Segment Start: Material for this task

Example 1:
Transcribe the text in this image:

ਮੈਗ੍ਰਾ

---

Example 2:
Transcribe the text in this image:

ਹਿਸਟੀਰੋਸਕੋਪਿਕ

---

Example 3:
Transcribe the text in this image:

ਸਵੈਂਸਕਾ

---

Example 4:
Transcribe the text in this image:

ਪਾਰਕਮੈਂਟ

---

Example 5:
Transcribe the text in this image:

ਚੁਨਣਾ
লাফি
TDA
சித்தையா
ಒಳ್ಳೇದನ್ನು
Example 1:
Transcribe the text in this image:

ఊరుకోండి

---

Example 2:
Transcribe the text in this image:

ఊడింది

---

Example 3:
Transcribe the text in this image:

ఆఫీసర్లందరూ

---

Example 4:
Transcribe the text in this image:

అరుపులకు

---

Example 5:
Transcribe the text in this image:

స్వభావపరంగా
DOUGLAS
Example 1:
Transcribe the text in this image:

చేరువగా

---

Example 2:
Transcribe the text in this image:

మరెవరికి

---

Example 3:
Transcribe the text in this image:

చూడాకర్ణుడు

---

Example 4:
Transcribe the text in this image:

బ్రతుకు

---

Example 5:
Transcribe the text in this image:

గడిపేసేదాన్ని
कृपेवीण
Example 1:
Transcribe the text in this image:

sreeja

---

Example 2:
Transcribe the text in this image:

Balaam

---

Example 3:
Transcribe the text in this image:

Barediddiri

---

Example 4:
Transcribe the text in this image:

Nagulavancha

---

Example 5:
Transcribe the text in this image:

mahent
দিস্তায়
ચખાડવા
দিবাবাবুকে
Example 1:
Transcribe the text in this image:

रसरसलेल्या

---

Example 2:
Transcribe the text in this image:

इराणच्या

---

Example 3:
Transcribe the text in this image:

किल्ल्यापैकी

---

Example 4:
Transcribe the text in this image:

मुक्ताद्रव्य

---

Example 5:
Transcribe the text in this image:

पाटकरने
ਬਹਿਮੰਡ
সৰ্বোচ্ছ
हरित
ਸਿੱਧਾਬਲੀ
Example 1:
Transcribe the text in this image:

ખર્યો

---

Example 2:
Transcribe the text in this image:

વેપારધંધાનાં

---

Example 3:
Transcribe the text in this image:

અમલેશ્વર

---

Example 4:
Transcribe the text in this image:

Segment End: Material for this task

**Description of the task**. Only an exact transcription of all the entries will do.

**Solution below**.
Example 1:
Transcribe the text in this image:

ਮੈਗ੍ਰਾ

---

Example 2:
Transcribe the text in this image:

ਹਿਸਟੀਰੋਸਕੋਪਿਕ

---

Example 3:
Transcribe the text in this image:

ਸਵੈਂਸਕਾ

---

Example 4:
Transcribe the text in this image:

ਪਾਰਕਮੈਂਟ

---

Example 5:
Transcribe the text in this image:

ਚੁਨਣਾ
লাফি
TDA
சித்தையா
ಒಳ್ಳೇದನ್ನು
Example 1:
Transcribe the text in this image:

ఊరుకోండి

---

Example 2:
Transcribe the text in this image:

ఊడింది

---

Example 3:
Transcribe the text in this image:

ఆఫీసర్లందరూ

---

Example 4:
Transcribe the text in this image:

అరుపులకు

---

Example 5:
Transcribe the text in this image:

స్వభావపరంగా
DOUGLAS
Example 1:
Transcribe the text in this image:

చేరువగా

---

Example 2:
Transcribe the text in this image:

మరెవరికి

---

Example 3:
Transcribe the text in this image:

చూడాకర్ణుడు

---

Example 4:
Transcribe the text in this image:

బ్రతుకు

---

Example 5:
Transcribe the text in this image:

గడిపేసేదాన్ని
कृपेवीण
Example 1:
Transcribe the text in this image:

sreeja

---

Example 2:
Transcribe the text in this image:

Balaam

---

Example 3:
Transcribe the text in this image:

Barediddiri

---

Example 4:
Transcribe the text in this image:

Nagulavancha

---

Example 5:
Transcribe the text in this image:

mahent
দিস্তায়
ચખાડવા
দিবাবাবুকে
Example 1:
Transcribe the text in this image:

रसरसलेल्या

---

Example 2:
Transcribe the text in this image:

इराणच्या

---

Example 3:
Transcribe the text in this image:

किल्ल्यापैकी

---

Example 4:
Transcribe the text in this image:

मुक्ताद्रव्य

---

Example 5:
Transcribe the text in this image:

पाटकरने
ਬਹਿਮੰਡ
সৰ্বোচ্ছ
हरित
ਸਿੱਧਾਬਲੀ
Example 1:
Transcribe the text in this image:

ખર્યો

---

Example 2:
Transcribe the text in this image:

વેપારધંધાનાં

---

Example 3:
Transcribe the text in this image:

અમલેશ્વર

---

Example 4:
Transcribe the text in this image:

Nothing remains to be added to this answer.